Les bactéries anaérobies peuvent être identifiées par culture en tubes à essai contenant un bouillon de thioglycolate : 1. Les aérobies strictes ont besoin d’oxygène car elles n...

Les bactéries anaérobies peuvent être identifiées par culture en tubes à essai contenant un bouillon de thioglycolate : 1. Les aérobies strictes ont besoin d’oxygène car elles ne peuvent ni fermenter ni respirer en anaérobiose. Elles se regroupent en surface, là où la concentration en oxygène est la plus élevée. 2. Les anaérobies strictes sont toxiques pour l’oxygène ; elles se regroupent donc au fond du tube, là où la concentration en oxygène est la plus faible. 3. Les anaérobies facultatives peuvent se développer avec ou sans oxygène car elles peuvent métaboliser l’énergie en aérobiose ou en anaérobiose. Elles se regroupent principalement en surface car la respiration aérobie produit plus d’ATP que la fermentation ou la respiration anaérobie. 4. Les microaérophiles ont besoin d’oxygène car elles ne peuvent ni fermenter ni respirer en anaérobiose. Cependant, elles sont toxiques pour l’oxygène à fortes concentrations. Elles se regroupent dans la partie supérieure du tube à essai, mais pas tout en haut. 5. Les organismes aérotolérants n’ont pas besoin d’oxygène car ils métabolisent l’énergie en anaérobiose. Contrairement aux anaérobes stricts, ils ne sont pas intoxiqués par l'oxygène. On les trouve répartis uniformément dans le tube à essai.
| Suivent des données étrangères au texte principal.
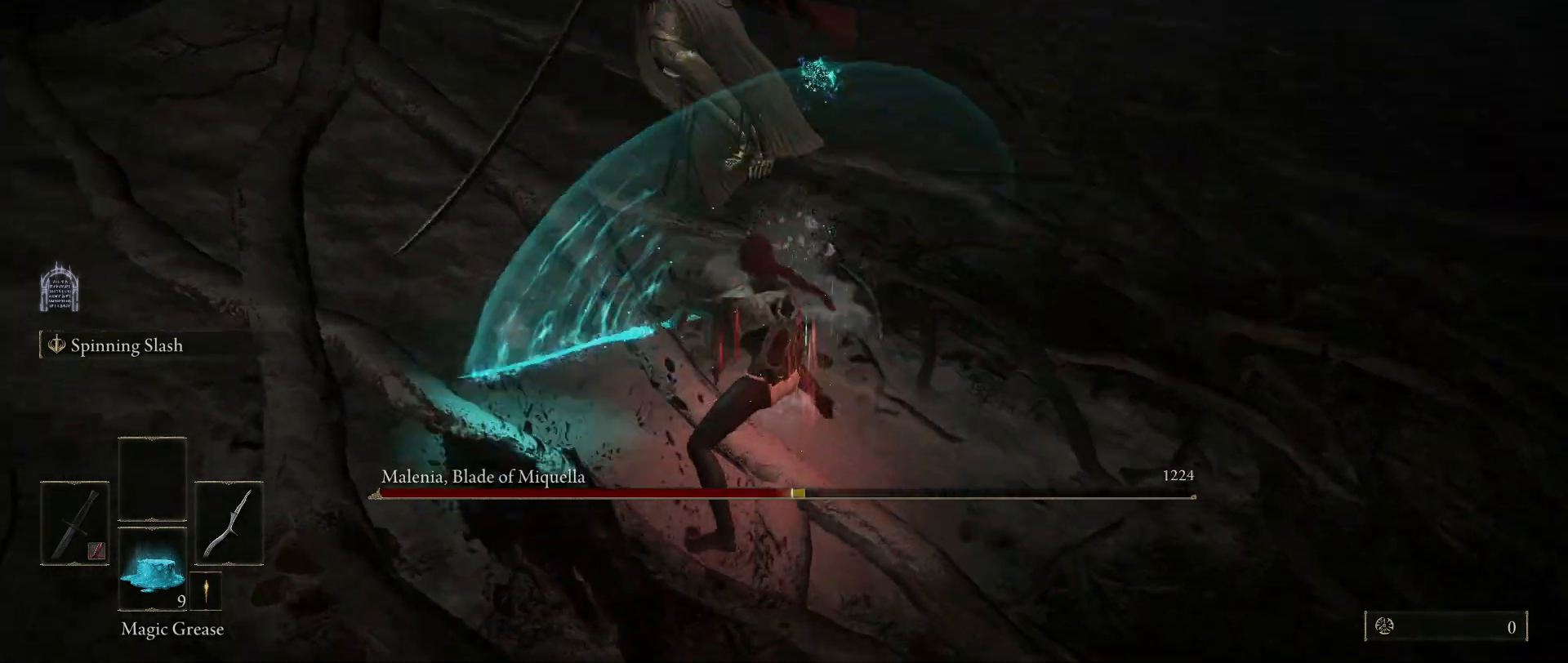
{"keys": ["s"], "mouse": [], "events": [[433, "s", "down"]]}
Un microaérophile est un micro-organisme qui nécessite , pour une croissance optimale, un environnement contenant moins de dioxygène que l' atmosphère (c.-à-d. < 21 % d'O₂ ; généralement 2 à 10 % d'O₂ ) . Une interprétation plus restrictive exige que le micro-organisme soit strictement nécessaire à cette condition. De nombreux microaérophiles sont également capnophiles , nécessitant une concentration élevée de dioxyde de carbone (p. ex. 10 % de CO₂ chez les espèces de Campylobacter ).

La définition initiale de microaérophile a été critiquée pour son caractère trop restrictif et son manque de précision par rapport à des catégories similaires. Le terme plus général de microaérobie a été créé pour décrire les microbes capables de respirer l'oxygène « dans des environnements microoxiques grâce à une oxydase terminale à haute affinité ».

Culture

Les microaérophiles sont traditionnellement cultivés dans des bocaux à bougie. Ces bocaux sont des récipients dans lesquels on introduit une bougie allumée avant de fermer hermétiquement le couvercle . La flamme de la bougie brûle jusqu'à s'éteindre par manque d'oxygène, créant ainsi une atmosphère riche en dioxyde de carbone et pauvre en oxygène.

Les nouvelles méthodes de bioréacteurs à oxystat permettent un contrôle plus précis des niveaux de gaz dans le milieu microaérobie, grâce à une sonde mesurant en temps réel la concentration en oxygène ou le potentiel redox. Le contrôle de l'apport en oxygène peut être assuré par des générateurs de gaz ou par des échanges gazeux.

Les bioréacteurs à oxystat étant coûteux à l'achat et à l'utilisation, des solutions moins onéreuses ont été mises au point. Par exemple, le dispositif de culture micro-oxygénée (MOCD) est un système composé de flacons ordinaires, de tubes perméables à l'oxygène, de capteurs et de pompes à eau. L'aération est réalisée par pompage du milieu de culture à travers les tubes.

Exemples

Il existe dans le monde une grande variété de conditions microaérobies : dans le corps humain, sous l'eau, etc. De nombreuses bactéries provenant de ces sources sont des microaérobes, dont certaines sont également des microaérophiles.